### Directions for this task
Extract all of the text from the material below, reproducing every line verbatim and in its original order.

### Given records
--

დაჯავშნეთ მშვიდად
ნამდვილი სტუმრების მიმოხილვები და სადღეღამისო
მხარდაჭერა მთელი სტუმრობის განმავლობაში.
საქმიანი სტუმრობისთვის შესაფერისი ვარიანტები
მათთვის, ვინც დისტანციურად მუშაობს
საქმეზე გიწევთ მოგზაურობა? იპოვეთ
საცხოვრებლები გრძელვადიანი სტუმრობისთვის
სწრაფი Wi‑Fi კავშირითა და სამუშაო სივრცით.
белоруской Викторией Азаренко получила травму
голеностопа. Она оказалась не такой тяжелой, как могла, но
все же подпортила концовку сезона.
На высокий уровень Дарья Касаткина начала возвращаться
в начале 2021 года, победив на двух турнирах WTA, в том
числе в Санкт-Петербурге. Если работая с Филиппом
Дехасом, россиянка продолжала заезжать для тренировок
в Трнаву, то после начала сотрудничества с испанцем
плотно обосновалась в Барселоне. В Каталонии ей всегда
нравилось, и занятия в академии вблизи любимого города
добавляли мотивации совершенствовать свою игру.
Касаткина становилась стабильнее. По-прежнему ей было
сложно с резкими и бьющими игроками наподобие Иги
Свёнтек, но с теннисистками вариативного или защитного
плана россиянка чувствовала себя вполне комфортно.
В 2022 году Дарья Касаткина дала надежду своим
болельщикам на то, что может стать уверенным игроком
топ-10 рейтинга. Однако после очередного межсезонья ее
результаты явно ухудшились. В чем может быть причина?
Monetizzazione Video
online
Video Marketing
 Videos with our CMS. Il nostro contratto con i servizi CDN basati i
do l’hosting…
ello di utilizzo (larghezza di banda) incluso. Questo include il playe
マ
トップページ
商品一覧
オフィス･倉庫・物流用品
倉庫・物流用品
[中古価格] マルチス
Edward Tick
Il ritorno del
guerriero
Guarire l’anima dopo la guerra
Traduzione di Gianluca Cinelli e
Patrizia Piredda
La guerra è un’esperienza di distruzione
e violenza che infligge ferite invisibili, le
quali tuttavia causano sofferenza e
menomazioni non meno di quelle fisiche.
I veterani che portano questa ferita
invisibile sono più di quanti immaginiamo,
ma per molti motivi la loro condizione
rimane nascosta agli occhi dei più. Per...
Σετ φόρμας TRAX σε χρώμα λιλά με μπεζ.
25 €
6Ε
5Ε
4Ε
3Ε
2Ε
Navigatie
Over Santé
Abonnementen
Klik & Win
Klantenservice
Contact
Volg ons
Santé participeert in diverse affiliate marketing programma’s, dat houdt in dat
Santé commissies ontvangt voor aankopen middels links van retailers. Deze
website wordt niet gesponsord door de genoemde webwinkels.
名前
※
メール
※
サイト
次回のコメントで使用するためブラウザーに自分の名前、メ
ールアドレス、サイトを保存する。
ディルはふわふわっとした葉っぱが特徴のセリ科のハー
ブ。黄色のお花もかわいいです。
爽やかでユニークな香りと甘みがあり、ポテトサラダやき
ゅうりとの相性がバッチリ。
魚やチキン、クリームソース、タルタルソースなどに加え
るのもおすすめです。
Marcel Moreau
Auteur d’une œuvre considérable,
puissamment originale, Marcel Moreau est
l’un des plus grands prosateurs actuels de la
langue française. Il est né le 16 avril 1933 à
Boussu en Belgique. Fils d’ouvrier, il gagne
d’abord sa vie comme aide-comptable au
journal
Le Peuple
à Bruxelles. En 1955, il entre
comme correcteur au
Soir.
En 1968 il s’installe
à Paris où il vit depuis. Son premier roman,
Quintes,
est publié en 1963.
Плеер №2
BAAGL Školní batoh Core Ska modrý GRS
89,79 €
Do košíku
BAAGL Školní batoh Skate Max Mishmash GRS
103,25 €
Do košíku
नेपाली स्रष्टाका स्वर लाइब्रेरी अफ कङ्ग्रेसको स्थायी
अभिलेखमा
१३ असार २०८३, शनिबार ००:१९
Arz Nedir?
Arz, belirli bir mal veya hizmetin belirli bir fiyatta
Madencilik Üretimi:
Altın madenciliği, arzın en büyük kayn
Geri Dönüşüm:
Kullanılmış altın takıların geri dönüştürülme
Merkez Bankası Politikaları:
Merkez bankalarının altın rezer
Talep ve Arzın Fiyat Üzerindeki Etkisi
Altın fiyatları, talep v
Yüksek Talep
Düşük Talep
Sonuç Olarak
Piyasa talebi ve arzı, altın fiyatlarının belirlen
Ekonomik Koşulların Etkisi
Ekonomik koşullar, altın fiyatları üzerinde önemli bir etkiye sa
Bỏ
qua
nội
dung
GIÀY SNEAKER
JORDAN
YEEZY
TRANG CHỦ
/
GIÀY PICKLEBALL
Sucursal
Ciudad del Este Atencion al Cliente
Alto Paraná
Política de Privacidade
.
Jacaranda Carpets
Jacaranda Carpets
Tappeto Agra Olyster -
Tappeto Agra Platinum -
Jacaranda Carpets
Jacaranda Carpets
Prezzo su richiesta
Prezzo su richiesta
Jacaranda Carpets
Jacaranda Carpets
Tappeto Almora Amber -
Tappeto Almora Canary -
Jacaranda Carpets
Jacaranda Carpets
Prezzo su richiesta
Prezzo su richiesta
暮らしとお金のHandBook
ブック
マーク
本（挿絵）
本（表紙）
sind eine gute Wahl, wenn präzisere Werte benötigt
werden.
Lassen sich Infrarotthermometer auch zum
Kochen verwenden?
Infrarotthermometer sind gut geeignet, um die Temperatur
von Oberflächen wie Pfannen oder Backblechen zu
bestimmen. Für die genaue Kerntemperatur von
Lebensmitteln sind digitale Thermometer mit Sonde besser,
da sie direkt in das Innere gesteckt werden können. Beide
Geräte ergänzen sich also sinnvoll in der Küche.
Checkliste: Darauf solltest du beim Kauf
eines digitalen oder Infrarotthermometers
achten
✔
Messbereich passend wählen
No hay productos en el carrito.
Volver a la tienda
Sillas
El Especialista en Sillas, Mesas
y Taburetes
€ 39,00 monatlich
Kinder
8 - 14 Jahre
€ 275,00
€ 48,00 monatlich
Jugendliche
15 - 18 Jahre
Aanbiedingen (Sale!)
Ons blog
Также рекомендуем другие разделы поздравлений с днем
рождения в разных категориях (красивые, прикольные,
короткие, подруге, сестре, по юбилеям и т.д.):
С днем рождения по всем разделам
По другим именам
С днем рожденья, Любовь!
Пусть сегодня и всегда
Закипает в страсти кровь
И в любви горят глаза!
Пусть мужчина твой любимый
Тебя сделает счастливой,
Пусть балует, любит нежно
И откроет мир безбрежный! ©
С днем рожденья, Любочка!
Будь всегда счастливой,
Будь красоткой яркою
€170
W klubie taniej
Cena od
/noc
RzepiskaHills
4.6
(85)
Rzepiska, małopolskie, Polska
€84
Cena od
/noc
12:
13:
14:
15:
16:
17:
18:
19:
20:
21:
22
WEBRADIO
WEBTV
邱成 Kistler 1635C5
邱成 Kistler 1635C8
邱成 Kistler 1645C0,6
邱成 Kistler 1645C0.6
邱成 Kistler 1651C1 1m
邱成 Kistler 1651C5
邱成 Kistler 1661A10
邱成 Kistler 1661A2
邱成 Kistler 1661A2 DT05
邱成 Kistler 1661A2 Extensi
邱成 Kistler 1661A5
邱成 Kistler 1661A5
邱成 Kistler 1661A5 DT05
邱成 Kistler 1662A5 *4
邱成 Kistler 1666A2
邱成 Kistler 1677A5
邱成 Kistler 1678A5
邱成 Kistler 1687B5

--

### Written answer
დაჯავშნეთ მშვიდად
ნამდვილი სტუმრების მიმოხილვები და სადღეღამისო
მხარდაჭერა მთელი სტუმრობის განმავლობაში.
საქმიანი სტუმრობისთვის შესაფერისი ვარიანტები
მათთვის, ვინც დისტანციურად მუშაობს
საქმეზე გიწევთ მოგზაურობა? იპოვეთ
საცხოვრებლები გრძელვადიანი სტუმრობისთვის
სწრაფი Wi‑Fi კავშირითა და სამუშაო სივრცით.
белоруской Викторией Азаренко получила травму
голеностопа. Она оказалась не такой тяжелой, как могла, но
все же подпортила концовку сезона.
На высокий уровень Дарья Касаткина начала возвращаться
в начале 2021 года, победив на двух турнирах WTA, в том
числе в Санкт-Петербурге. Если работая с Филиппом
Дехасом, россиянка продолжала заезжать для тренировок
в Трнаву, то после начала сотрудничества с испанцем
плотно обосновалась в Барселоне. В Каталонии ей всегда
нравилось, и занятия в академии вблизи любимого города
добавляли мотивации совершенствовать свою игру.
Касаткина становилась стабильнее. По-прежнему ей было
сложно с резкими и бьющими игроками наподобие Иги
Свёнтек, но с теннисистками вариативного или защитного
плана россиянка чувствовала себя вполне комфортно.
В 2022 году Дарья Касаткина дала надежду своим
болельщикам на то, что может стать уверенным игроком
топ-10 рейтинга. Однако после очередного межсезонья ее
результаты явно ухудшились. В чем может быть причина?
Monetizzazione Video
online
Video Marketing
 Videos with our CMS. Il nostro contratto con i servizi CDN basati i
do l’hosting…
ello di utilizzo (larghezza di banda) incluso. Questo include il playe
マ
トップページ
商品一覧
オフィス･倉庫・物流用品
倉庫・物流用品
[中古価格] マルチス
Edward Tick
Il ritorno del
guerriero
Guarire l’anima dopo la guerra
Traduzione di Gianluca Cinelli e
Patrizia Piredda
La guerra è un’esperienza di distruzione
e violenza che infligge ferite invisibili, le
quali tuttavia causano sofferenza e
menomazioni non meno di quelle fisiche.
I veterani che portano questa ferita
invisibile sono più di quanti immaginiamo,
ma per molti motivi la loro condizione
rimane nascosta agli occhi dei più. Per...
Σετ φόρμας TRAX σε χρώμα λιλά με μπεζ.
25 €
6Ε
5Ε
4Ε
3Ε
2Ε
Navigatie
Over Santé
Abonnementen
Klik & Win
Klantenservice
Contact
Volg ons
Santé participeert in diverse affiliate marketing programma’s, dat houdt in dat
Santé commissies ontvangt voor aankopen middels links van retailers. Deze
website wordt niet gesponsord door de genoemde webwinkels.
名前
※
メール
※
サイト
次回のコメントで使用するためブラウザーに自分の名前、メ
ールアドレス、サイトを保存する。
ディルはふわふわっとした葉っぱが特徴のセリ科のハー
ブ。黄色のお花もかわいいです。
爽やかでユニークな香りと甘みがあり、ポテトサラダやき
ゅうりとの相性がバッチリ。
魚やチキン、クリームソース、タルタルソースなどに加え
るのもおすすめです。
Marcel Moreau
Auteur d’une œuvre considérable,
puissamment originale, Marcel Moreau est
l’un des plus grands prosateurs actuels de la
langue française. Il est né le 16 avril 1933 à
Boussu en Belgique. Fils d’ouvrier, il gagne
d’abord sa vie comme aide-comptable au
journal
Le Peuple
à Bruxelles. En 1955, il entre
comme correcteur au
Soir.
En 1968 il s’installe
à Paris où il vit depuis. Son premier roman,
Quintes,
est publié en 1963.
Плеер №2
BAAGL Školní batoh Core Ska modrý GRS
89,79 €
Do košíku
BAAGL Školní batoh Skate Max Mishmash GRS
103,25 €
Do košíku
नेपाली स्रष्टाका स्वर लाइब्रेरी अफ कङ्ग्रेसको स्थायी
अभिलेखमा
१३ असार २०८३, शनिबार ००:१९
Arz Nedir?
Arz, belirli bir mal veya hizmetin belirli bir fiyatta
Madencilik Üretimi:
Altın madenciliği, arzın en büyük kayn
Geri Dönüşüm:
Kullanılmış altın takıların geri dönüştürülme
Merkez Bankası Politikaları:
Merkez bankalarının altın rezer
Talep ve Arzın Fiyat Üzerindeki Etkisi
Altın fiyatları, talep v
Yüksek Talep
Düşük Talep
Sonuç Olarak
Piyasa talebi ve arzı, altın fiyatlarının belirlen
Ekonomik Koşulların Etkisi
Ekonomik koşullar, altın fiyatları üzerinde önemli bir etkiye sa
Bỏ
qua
nội
dung
GIÀY SNEAKER
JORDAN
YEEZY
TRANG CHỦ
/
GIÀY PICKLEBALL
Sucursal
Ciudad del Este Atencion al Cliente
Alto Paraná
Política de Privacidade
.
Jacaranda Carpets
Jacaranda Carpets
Tappeto Agra Olyster -
Tappeto Agra Platinum -
Jacaranda Carpets
Jacaranda Carpets
Prezzo su richiesta
Prezzo su richiesta
Jacaranda Carpets
Jacaranda Carpets
Tappeto Almora Amber -
Tappeto Almora Canary -
Jacaranda Carpets
Jacaranda Carpets
Prezzo su richiesta
Prezzo su richiesta
暮らしとお金のHandBook
ブック
マーク
本（挿絵）
本（表紙）
sind eine gute Wahl, wenn präzisere Werte benötigt
werden.
Lassen sich Infrarotthermometer auch zum
Kochen verwenden?
Infrarotthermometer sind gut geeignet, um die Temperatur
von Oberflächen wie Pfannen oder Backblechen zu
bestimmen. Für die genaue Kerntemperatur von
Lebensmitteln sind digitale Thermometer mit Sonde besser,
da sie direkt in das Innere gesteckt werden können. Beide
Geräte ergänzen sich also sinnvoll in der Küche.
Checkliste: Darauf solltest du beim Kauf
eines digitalen oder Infrarotthermometers
achten
✔
Messbereich passend wählen
No hay productos en el carrito.
Volver a la tienda
Sillas
El Especialista en Sillas, Mesas
y Taburetes
€ 39,00 monatlich
Kinder
8 - 14 Jahre
€ 275,00
€ 48,00 monatlich
Jugendliche
15 - 18 Jahre
Aanbiedingen (Sale!)
Ons blog
Также рекомендуем другие разделы поздравлений с днем
рождения в разных категориях (красивые, прикольные,
короткие, подруге, сестре, по юбилеям и т.д.):
С днем рождения по всем разделам
По другим именам
С днем рожденья, Любовь!
Пусть сегодня и всегда
Закипает в страсти кровь
И в любви горят глаза!
Пусть мужчина твой любимый
Тебя сделает счастливой,
Пусть балует, любит нежно
И откроет мир безбрежный! ©
С днем рожденья, Любочка!
Будь всегда счастливой,
Будь красоткой яркою
€170
W klubie taniej
Cena od
/noc
RzepiskaHills
4.6
(85)
Rzepiska, małopolskie, Polska
€84
Cena od
/noc
12:
13:
14:
15:
16:
17:
18:
19:
20:
21:
22
WEBRADIO
WEBTV
邱成 Kistler 1635C5
邱成 Kistler 1635C8
邱成 Kistler 1645C0,6
邱成 Kistler 1645C0.6
邱成 Kistler 1651C1 1m
邱成 Kistler 1651C5
邱成 Kistler 1661A10
邱成 Kistler 1661A2
邱成 Kistler 1661A2 DT05
邱成 Kistler 1661A2 Extensi
邱成 Kistler 1661A5
邱成 Kistler 1661A5
邱成 Kistler 1661A5 DT05
邱成 Kistler 1662A5 *4
邱成 Kistler 1666A2
邱成 Kistler 1677A5
邱成 Kistler 1678A5
邱成 Kistler 1687B5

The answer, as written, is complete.